DATA SECTION:
[Start of Attachment]

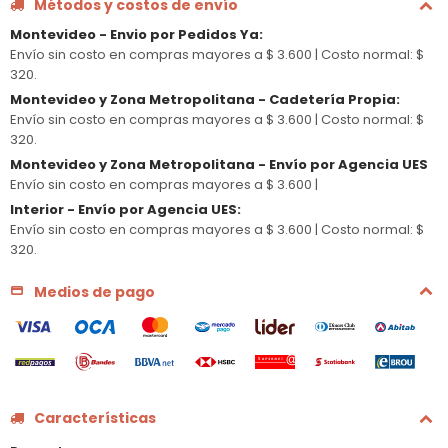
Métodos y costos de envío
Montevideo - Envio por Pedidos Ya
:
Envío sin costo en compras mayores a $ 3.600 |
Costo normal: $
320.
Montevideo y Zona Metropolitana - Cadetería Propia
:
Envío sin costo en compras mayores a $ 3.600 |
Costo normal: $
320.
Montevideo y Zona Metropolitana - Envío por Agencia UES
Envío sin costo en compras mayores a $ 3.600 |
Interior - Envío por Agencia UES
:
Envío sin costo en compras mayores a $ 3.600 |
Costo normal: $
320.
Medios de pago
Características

[End of Attachment]
[Start of Attachment]

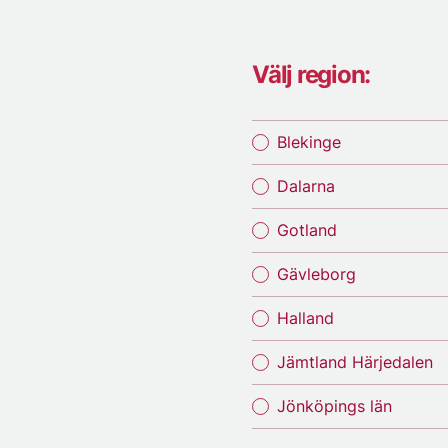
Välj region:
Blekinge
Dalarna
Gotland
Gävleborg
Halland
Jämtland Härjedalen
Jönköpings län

[End of Attachment]
[Start of Attachment]

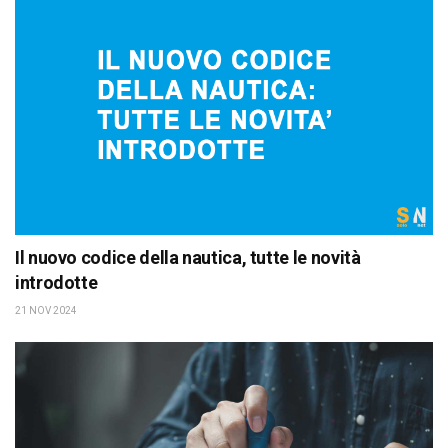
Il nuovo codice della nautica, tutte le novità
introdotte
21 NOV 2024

[End of Attachment]

List the items from the line containing "Il nuovo codice" through the line containing "21 NOV 2024", both included, as a numbered list with blank lines left out.

1. Il nuovo codice della nautica, tutte le novità
2. introdotte
3. 21 NOV 2024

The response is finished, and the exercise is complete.